(Hardware design source data)

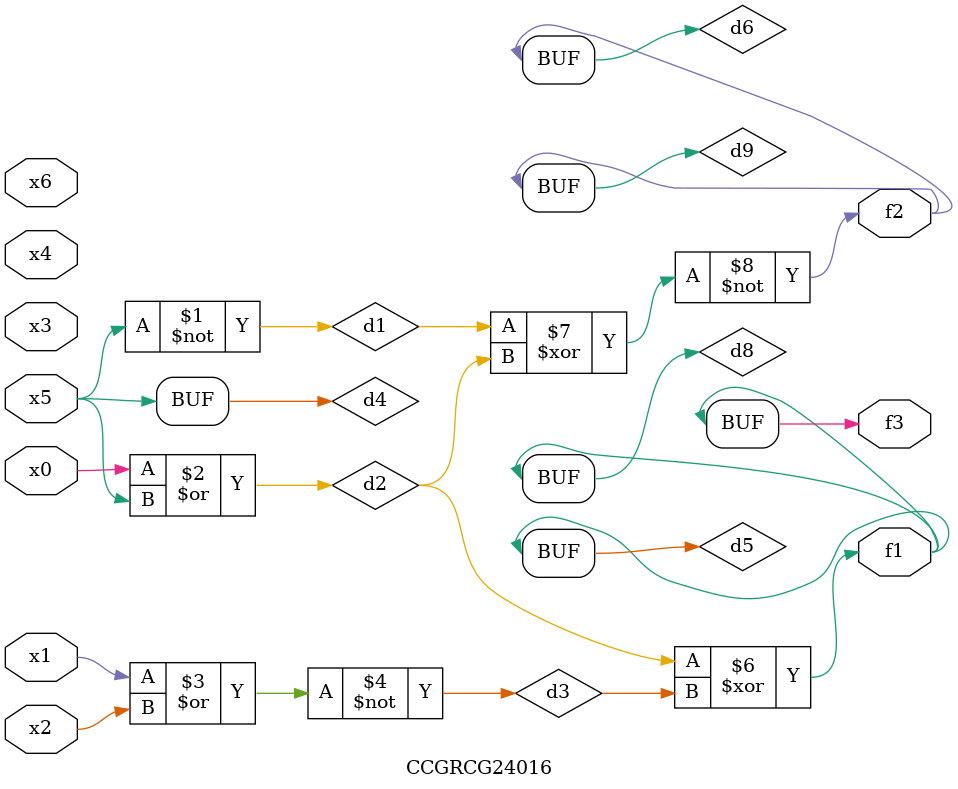
<source format=v>
module CCGRCG24016(
	input x0, x1, x2, x3, x4, x5, x6,
	output f1, f2, f3
);

	wire d1, d2, d3, d4, d5, d6, d7, d8, d9;

	nand (d1, x5);
	or (d2, x0, x5);
	nor (d3, x1, x2);
	xnor (d4, d1);
	xor (d5, d2, d3);
	xnor (d6, d1, d2);
	not (d7, x4);
	buf (d8, d5);
	xor (d9, d6);
	assign f1 = d8;
	assign f2 = d9;
	assign f3 = d8;
endmodule

</source>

## DIRECTIVE
Determine the number of lines in the records that include the string "assign", and respond with that number only.

## WRITTEN ANSWER
3